___ INFORMATION SUPPLIED

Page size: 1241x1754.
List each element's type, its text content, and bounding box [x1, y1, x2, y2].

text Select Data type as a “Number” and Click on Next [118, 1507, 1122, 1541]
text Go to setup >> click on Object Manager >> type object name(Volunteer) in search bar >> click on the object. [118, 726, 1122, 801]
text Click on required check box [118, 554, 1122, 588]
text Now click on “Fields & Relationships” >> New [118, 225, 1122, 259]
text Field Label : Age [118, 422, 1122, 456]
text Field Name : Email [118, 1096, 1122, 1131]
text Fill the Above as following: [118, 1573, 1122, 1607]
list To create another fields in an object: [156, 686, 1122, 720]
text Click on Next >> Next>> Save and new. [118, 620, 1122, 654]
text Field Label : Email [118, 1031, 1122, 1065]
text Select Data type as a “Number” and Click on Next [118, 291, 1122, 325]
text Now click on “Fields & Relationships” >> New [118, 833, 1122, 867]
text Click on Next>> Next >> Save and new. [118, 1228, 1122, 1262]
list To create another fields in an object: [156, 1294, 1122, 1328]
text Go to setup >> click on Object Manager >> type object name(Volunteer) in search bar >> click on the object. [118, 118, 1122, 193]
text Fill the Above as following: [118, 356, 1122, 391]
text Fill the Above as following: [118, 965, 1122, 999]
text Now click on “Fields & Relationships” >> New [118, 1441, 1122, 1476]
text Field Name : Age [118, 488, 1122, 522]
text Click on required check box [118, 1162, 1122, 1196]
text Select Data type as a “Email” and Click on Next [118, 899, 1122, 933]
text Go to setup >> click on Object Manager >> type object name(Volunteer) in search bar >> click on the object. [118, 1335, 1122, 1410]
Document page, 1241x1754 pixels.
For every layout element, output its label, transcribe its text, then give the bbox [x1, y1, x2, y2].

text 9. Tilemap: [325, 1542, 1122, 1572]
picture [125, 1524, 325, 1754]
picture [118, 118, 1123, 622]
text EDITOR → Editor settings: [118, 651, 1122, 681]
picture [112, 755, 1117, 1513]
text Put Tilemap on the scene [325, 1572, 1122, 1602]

______

§ WHAT NEEDS TO BE DONE: Copy every line of the records above word for word, leaving nothing out.

§ OUTPUT:
Page size: 1241x1754.
List each element's type, its text content, and bounding box [x1, y1, x2, y2].

text Select Data type as a “Number” and Click on Next [118, 1507, 1122, 1541]
text Go to setup >> click on Object Manager >> type object name(Volunteer) in search bar >> click on the object. [118, 726, 1122, 801]
text Click on required check box [118, 554, 1122, 588]
text Now click on “Fields & Relationships” >> New [118, 225, 1122, 259]
text Field Label : Age [118, 422, 1122, 456]
text Field Name : Email [118, 1096, 1122, 1131]
text Fill the Above as following: [118, 1573, 1122, 1607]
list To create another fields in an object: [156, 686, 1122, 720]
text Click on Next >> Next>> Save and new. [118, 620, 1122, 654]
text Field Label : Email [118, 1031, 1122, 1065]
text Select Data type as a “Number” and Click on Next [118, 291, 1122, 325]
text Now click on “Fields & Relationships” >> New [118, 833, 1122, 867]
text Click on Next>> Next >> Save and new. [118, 1228, 1122, 1262]
list To create another fields in an object: [156, 1294, 1122, 1328]
text Go to setup >> click on Object Manager >> type object name(Volunteer) in search bar >> click on the object. [118, 118, 1122, 193]
text Fill the Above as following: [118, 356, 1122, 391]
text Fill the Above as following: [118, 965, 1122, 999]
text Now click on “Fields & Relationships” >> New [118, 1441, 1122, 1476]
text Field Name : Age [118, 488, 1122, 522]
text Click on required check box [118, 1162, 1122, 1196]
text Select Data type as a “Email” and Click on Next [118, 899, 1122, 933]
text Go to setup >> click on Object Manager >> type object name(Volunteer) in search bar >> click on the object. [118, 1335, 1122, 1410]
Document page, 1241x1754 pixels.
For every layout element, output its label, transcribe its text, then give the bbox [x1, y1, x2, y2].

text 9. Tilemap: [325, 1542, 1122, 1572]
picture [125, 1524, 325, 1754]
picture [118, 118, 1123, 622]
text EDITOR → Editor settings: [118, 651, 1122, 681]
picture [112, 755, 1117, 1513]
text Put Tilemap on the scene [325, 1572, 1122, 1602]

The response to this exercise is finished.